# Clean a JSON LinkedIn profile file
Takes a JSON file that was scrapped with data from LinkedIn and makes it ready to be used. Converts the _position_ titles, normalizes all the text cases. This should be used on a raw JSON scrapped file as first set before adapting it to Dropcontact format.

In [1]:
import os
import re
import pandas
import airtable
from marketing_data_cleaning import DATA_FOLDER_PATH

In [2]:
df = pandas.read_json(
    DATA_FOLDER_PATH / 'chained_output.json',
    orient='records',
    encoding='utf-8'
)


In [3]:
df['enriched'] = 'Non enrichi'

In [4]:
df['company'].describe()

count                                                 3854
unique                                                  48
top       (24) Worldpanel by Kantar : personnes | LinkedIn
freq                                                   824
Name: company, dtype: object

## Clean main data
Make cases title case (especially first_name and last_name)

In [29]:
def normalize_names(value):
    return str(value).lower().title()


columns_to_normalize = ['last_name', 'first_name', 'full_name']

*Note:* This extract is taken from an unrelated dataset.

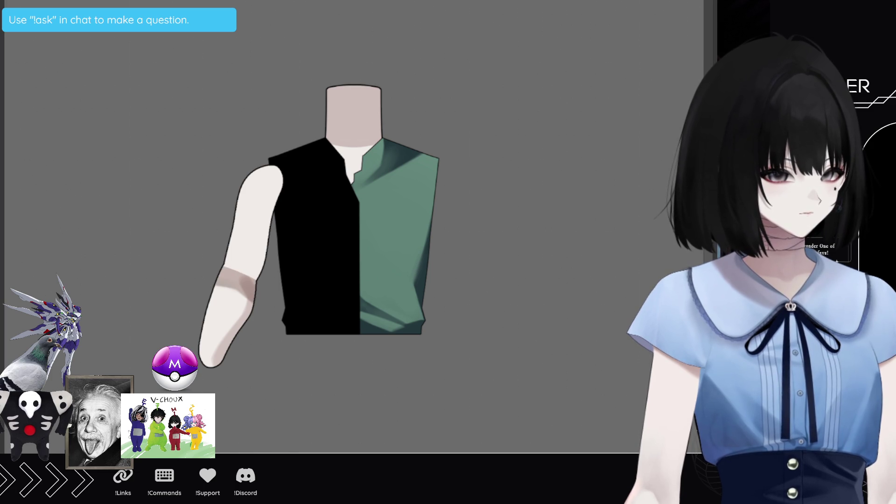
{"action": "key", "text": "ctrl+z"}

for column in columns_to_normalize:
    df[column] = df[column].apply(normalize_names)


In [30]:
def get_company_title(value):
    result = re.match(r'^\(\d+\)\s(.*)\s?\:', str(value))
    if result:
        return result.group(1).strip()
    return value

df['company'] =  df['company'].apply(get_company_title)

In [31]:
df = df.drop_duplicates()

In [32]:
df.to_csv(DATA_FOLDER_PATH / 'clean_linkedin_preview_profiles.csv', index=False)